Hanya saja, sebagai produsen, PT DHT juga lebih hati-hati untuk produksi dalam jumlah besar dengan mempertimbangkan kondisi saat ini terhadap wabah corona di Makassar.
Selain itu, tidak sedikit costumer yang juga lebih berhati-hati ke luar rumah untuk datang langsung ke pabrik melakukan orderan karena pandemi ini.
"Jangan sampai kita produksi besar, padahal daya beli menurun dan permintaan tidak sesuai. Misalnya kita produksi 1.000 jerigen dan yang terjual hanya 300 jerigen. Lebihnya mau dikemanakan, padahal sirup ini bisa disebut musiman, hanya di bulan Ramadhan, selesai lebaran pasti turun pembelian," urainya.
Sirup DHT sepertinya memang menjadi kuliner yang harus menemani warga Sulawesi Selatan selama Ramadhan, disajikan dengan berbagai hidangan berbuka puasa, seperti pisang ijo, pallu butung, es buah dan beberapa kuliner lainnya.
Wempy menyebutkan tahun ini terdapat kenaikan harga sebesar Rp10 ribu untuk sirup DHT pada semua jenis ukuran, mulai dari botol berisi 620 ml, jerigen 2 liter dan 5 liter. Kenaikan ini sekali setahun dan telah dilakukan pada 25 Februari 2020.
Wempy mengemukakan kenaikannya ini dipengaruhi oleh harga bahan baku seperti gula. Meski demikian, kelangkaan gula yang baru-baru ini terjadi tidak mempengaruhi produksi, sebab PT DHT telah menyiapkan stok gula bekerja sama dengan Makassar Te'ne sejak Januari 2020.
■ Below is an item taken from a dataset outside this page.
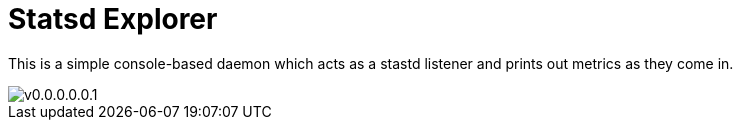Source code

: = Statsd Explorer

This is a simple console-based daemon which acts as a stastd listener and prints out metrics as they come in.


image::https://raw.githubusercontent.com/reiseburo/statsd-explore/master/statsdexplore.png[v0.0.0.0.0.1]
Sejak Januari hingga awal April ini, PT DHT telah melakukan produksi sebanyak enam kali dengan dua kali produksi dalam jumlah besar untuk persiapan Ramadhan.
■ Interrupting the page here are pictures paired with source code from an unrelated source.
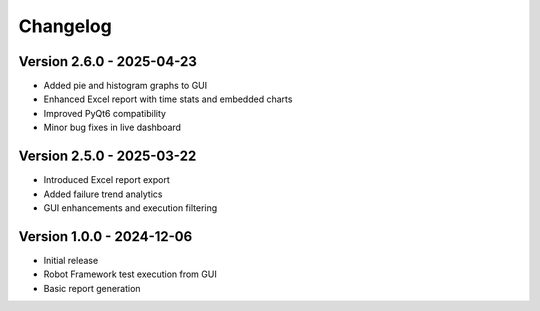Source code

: Changelog
=========

Version 2.6.0 - 2025-04-23
--------------------------

- Added pie and histogram graphs to GUI
- Enhanced Excel report with time stats and embedded charts
- Improved PyQt6 compatibility
- Minor bug fixes in live dashboard

Version 2.5.0 - 2025-03-22
--------------------------

- Introduced Excel report export
- Added failure trend analytics
- GUI enhancements and execution filtering

Version 1.0.0 - 2024-12-06
--------------------------

- Initial release
- Robot Framework test execution from GUI
- Basic report generation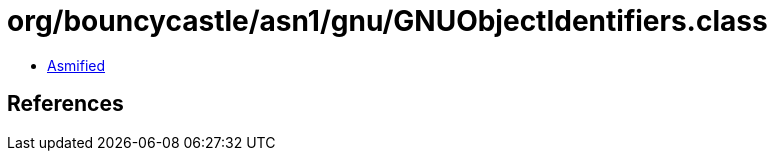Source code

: = org/bouncycastle/asn1/gnu/GNUObjectIdentifiers.class

 - link:GNUObjectIdentifiers-asmified.java[Asmified]

== References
Sebagai langkah mengantisipasi produksi berlebihan, PT DHT telah mencatat permintaan dari berbagai konsumen sebagai dasar untuk produksi, agar hasil produksi bisa disesuaikan dengan permintaan konsumen.
Sementara menanggapi COVID-19, PT DHT mengeluarkan kebijakan bahwa pabrik hanya melayani pembelian lebih dari 50 dos atau cergen. Hal ini dilakukan sebagai upaya menghindari adanya kerumunan masyarakat di dalam area pabrik.
Bukan itu saja, langkah-langkah pencegahan bagi pekerja seperti pengecekan suhu badan dan cuci tangan setiba di pabrik juga dilakukan.
"Kita juga memeriksa karyawan yang masuk ke lokasi, kesehatan dan suhu badannya yang tidak normal kita tidak izinkan masuk. Bahkan ada juga sesuai permintaan keluarganya untuk tidak bekerja, kami tidak permasalahkan karena kita gaji harian," ujarnya.